Loi et religion. "Il faut que ceux qui se disent victimes de l’islamophobie respectent les lois du pays dans lesquels nous vivons", a défendu le grand rabbin. "Le respect des règles de la société que nous composerons est essentiel sinon c’est la porte ouverte à tous les abus et la déstabilisation d’une société", a-t-il affirmé. "De fait, la loi du pays, sur un certain nombre de sujets, est la loi des communautés religieuses (...) sachant que le vrai principe, c'est le respect de l'autre, la discrétion, ne pas gêner son prochain", a-t-il ajouté.

Polygamie. Au sujet du développement de l’affaire de la conductrice verbalisée portant un niqab, il s’est dit "très frappé" qu’un homme puisse avoir plusieurs femmes. Il a rappelé qu’il était interdit à un rabbin de célébrer un mariage religieux en l’absence de certificat de mariage civil.

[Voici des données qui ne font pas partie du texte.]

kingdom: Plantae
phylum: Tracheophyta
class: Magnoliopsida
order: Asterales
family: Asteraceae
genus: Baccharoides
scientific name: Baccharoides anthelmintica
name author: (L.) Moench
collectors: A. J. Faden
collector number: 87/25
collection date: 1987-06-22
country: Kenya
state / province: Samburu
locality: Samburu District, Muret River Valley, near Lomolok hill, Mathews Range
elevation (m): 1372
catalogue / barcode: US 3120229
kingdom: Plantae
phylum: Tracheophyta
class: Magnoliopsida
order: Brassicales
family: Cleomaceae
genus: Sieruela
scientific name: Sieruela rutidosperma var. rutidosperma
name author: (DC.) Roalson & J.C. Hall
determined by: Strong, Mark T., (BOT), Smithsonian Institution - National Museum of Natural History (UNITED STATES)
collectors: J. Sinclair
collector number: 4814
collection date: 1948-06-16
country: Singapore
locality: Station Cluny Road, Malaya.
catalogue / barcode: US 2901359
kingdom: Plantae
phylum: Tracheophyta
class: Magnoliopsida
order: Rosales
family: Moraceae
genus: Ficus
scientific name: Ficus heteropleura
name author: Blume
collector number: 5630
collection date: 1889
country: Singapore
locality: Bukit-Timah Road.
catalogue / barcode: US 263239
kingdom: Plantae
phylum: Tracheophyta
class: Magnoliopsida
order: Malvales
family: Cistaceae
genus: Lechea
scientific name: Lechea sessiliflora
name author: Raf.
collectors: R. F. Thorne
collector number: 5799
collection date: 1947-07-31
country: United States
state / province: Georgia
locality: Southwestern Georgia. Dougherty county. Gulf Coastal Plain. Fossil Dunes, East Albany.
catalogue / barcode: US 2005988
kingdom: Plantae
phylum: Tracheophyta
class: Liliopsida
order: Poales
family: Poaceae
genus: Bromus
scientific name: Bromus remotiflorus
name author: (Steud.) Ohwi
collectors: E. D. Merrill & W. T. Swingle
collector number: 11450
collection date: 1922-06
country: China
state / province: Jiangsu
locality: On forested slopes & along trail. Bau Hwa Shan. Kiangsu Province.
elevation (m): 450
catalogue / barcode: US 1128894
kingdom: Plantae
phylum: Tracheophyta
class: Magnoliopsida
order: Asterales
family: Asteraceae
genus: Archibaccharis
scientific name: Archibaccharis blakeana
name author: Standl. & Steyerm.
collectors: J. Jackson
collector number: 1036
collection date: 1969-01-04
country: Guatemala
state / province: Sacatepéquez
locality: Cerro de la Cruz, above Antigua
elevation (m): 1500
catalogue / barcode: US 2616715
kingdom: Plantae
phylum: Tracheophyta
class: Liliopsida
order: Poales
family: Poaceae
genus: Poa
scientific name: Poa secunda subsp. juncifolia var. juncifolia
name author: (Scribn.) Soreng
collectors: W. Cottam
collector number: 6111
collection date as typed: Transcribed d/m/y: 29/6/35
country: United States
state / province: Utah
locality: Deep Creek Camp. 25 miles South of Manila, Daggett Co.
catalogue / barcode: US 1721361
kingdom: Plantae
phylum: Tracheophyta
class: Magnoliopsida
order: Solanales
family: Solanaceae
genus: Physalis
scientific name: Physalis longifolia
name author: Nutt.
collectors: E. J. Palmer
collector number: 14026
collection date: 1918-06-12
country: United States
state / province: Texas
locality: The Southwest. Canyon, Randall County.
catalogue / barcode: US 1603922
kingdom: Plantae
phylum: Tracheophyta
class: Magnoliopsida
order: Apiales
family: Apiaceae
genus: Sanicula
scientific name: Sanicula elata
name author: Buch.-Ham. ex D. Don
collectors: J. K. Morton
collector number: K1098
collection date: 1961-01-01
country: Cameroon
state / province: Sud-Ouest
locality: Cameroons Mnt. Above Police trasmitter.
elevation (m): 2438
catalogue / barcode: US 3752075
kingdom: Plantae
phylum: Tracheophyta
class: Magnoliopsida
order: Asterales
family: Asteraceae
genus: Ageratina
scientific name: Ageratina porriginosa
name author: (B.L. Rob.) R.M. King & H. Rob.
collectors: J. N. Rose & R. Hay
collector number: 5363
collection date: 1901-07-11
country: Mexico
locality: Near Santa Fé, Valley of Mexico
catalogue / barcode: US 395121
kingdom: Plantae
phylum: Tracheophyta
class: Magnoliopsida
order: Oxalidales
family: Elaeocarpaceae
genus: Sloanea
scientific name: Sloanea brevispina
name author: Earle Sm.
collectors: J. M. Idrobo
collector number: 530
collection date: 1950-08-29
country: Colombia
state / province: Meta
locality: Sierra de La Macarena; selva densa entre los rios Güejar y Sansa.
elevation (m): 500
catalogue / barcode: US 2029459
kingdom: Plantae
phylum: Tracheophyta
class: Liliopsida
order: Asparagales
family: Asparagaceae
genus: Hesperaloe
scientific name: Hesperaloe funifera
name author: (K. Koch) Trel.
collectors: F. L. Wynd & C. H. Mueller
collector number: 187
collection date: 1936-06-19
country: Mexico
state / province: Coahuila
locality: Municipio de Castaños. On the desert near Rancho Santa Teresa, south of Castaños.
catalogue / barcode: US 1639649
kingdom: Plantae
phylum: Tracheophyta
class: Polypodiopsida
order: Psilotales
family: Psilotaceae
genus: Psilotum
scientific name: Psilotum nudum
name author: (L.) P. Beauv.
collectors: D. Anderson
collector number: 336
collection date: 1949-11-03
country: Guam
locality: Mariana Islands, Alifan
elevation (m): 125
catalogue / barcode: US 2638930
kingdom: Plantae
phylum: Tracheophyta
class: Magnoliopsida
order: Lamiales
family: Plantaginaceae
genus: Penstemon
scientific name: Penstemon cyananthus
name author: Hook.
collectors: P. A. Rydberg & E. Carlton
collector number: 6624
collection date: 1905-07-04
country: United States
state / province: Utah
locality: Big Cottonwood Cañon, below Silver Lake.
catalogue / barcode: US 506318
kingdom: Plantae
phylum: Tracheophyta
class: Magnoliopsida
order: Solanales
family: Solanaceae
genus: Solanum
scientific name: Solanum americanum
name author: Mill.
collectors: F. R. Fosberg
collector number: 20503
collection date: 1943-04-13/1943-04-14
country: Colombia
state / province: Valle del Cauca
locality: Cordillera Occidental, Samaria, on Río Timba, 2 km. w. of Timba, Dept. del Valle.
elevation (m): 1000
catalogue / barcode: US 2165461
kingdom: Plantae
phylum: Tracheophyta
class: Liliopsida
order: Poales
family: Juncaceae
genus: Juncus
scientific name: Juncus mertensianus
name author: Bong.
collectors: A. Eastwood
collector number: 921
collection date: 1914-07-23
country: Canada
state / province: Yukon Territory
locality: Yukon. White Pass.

Burqa. "Si on est obligé d’envisager une loi, c’est qu’il y a certainement un échec de l’éducation", selon Gilles Bernheim qui veut "qu’on apprenne aux adolescents à respecter la femme". "En tant que rabbin, je poserais la question à l’Islam. "Ou bien il ne s'agit pas d'une loi de l'islam, à ce moment là que les représentants de l'islam le disent, ou bien il s'agit d'un avis très minoritaire, et il appartient au CFCM [Conseil français du culte musulman, ndlr] par exemple de dire quel traitement il opère sur les faits très minoritaires, ou alors c'est une loi et que l'islam le dise en France et que les choses soient claires." Le philosophe estime par ailleurs que "la singularité d’une personne réside dans l’expression de son visage".

Rapprochement juifs-catholiques. Gilles Bernheim estime que le pontificat de Benoît XVI "n’a pas changé grand chose" en France au rapprochement des juifs avec les catholiques. "La vraie difficulté pour nous juifs, c’est la béatification de Pie XII. Elle ne passe pas."